Allred touts being named one of the most bipartisan members of Congress by the Common Ground Committee. He has gone against his party on several issues affecting his voters, particularly on border and oil and gas matters, but otherwise his record is pretty much in line with his party’s, and his campaign included protecting the… among other Democratic priorities Access to abortion is a priority. He was the first congressman to publicly take paternity leave.

Maybe it was easier to do something like that when you were captain of Baylor’s football team. No one dares to question your masculinity. Walz, another Democratic politician who relies heavily on his football resume, said that as a coach of a high school football team, he had the right profile to sponsor an LGBT group. “It really had to be the football coach who was a soldier, straight and married,” Walz said in a 2018 interview. Football doesn’t just offer Allred an easy way to weave in the usual clichés about toughness and teamwork – although it hits a little differently when Allred describes taking off his jacket to prepare for the challenge MAGA Looters at the Capitol on January 6, 2021 while Cruz hid in a supply closet.
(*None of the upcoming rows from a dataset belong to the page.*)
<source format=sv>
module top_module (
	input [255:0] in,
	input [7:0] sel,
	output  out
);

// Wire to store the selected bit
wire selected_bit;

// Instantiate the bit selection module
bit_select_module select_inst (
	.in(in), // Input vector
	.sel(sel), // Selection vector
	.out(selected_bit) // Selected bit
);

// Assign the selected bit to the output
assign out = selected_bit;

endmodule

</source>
His past as a football player strengthens his claim to non-partisanship. In an election cycle in which gender plays an increasingly important role in shaping party direction, it may be easier to speak convincingly about issues that matter most to women, such as reproductive rights, if you have a background that men tend to admire.

For much of its history, football had rather conservative associations. It is hierarchical, militaristic, played by men, and the games are preceded by bouts of nationalism. The U.S. flags that cover a football field weigh around a thousand pounds each. Dwight Eisenhower, Richard Nixon, Gerald Ford, Ronald Reagan – all football players, all Republicans. (John F. Kennedy, who played on Harvard’s junior varsity team, is the only Democratic exception among presidents.) Almost all current and former congressmen and senators with ties to college and professional football – including Anthony Gonzalez, Jon Runyan and Steve Largent, Burgess Owens, Tommy Tuberville, Tom Osborne and JC Watts – are Republicans. (Besides Allred, I can think of Heath Shuler, a former NFL quarterback and congressman, and Cory Booker, a Democratic senator from New Jersey who played football at Stanford.) And the NFL commissioner’s father, Roger Goodell, actually was , a Republican senator. Several NFL owners have donated money to Donald Trump, even though the NFL rejected him when he tried to own a team himself.
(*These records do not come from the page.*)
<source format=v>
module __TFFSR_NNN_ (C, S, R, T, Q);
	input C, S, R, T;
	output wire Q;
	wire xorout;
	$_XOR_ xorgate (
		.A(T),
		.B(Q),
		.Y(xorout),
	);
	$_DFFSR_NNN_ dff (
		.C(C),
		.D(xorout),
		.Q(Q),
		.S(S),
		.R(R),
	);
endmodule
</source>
Not long ago, it seemed like the gap was only getting bigger. As more evidence emerged about the danger of concussions and rules were introduced to reduce the risk, many Republicans became upset that the game was becoming too “soft.” Meanwhile, the sons of liberal parents dropped out of the game in droves. Then came Colin Kaepernick and his decision in 2016 to kneel during the national anthem at games to protest police brutality against Black Americans — followed by the decision by every team in the league not to hire him after the season ended. Progressive activists celebrated Kaepernick and the other players, who then knelt in support. Meanwhile, Mike Pence, then the vice president, went to an Indianapolis Colts game, only to walk out after some players kneeled during the anthem. At the time of the George Floyd protests in 2020 – for example, when the league wrote: “END RACISM” in tiny letters on the end zones of every field, a move that satisfied no one – the NFL had become a political football. But sports were still Americans’ greatest commonality. 82 of the hundred most-watched television broadcasts in 2022 were NFL games. And that was before Taylor Swift came along.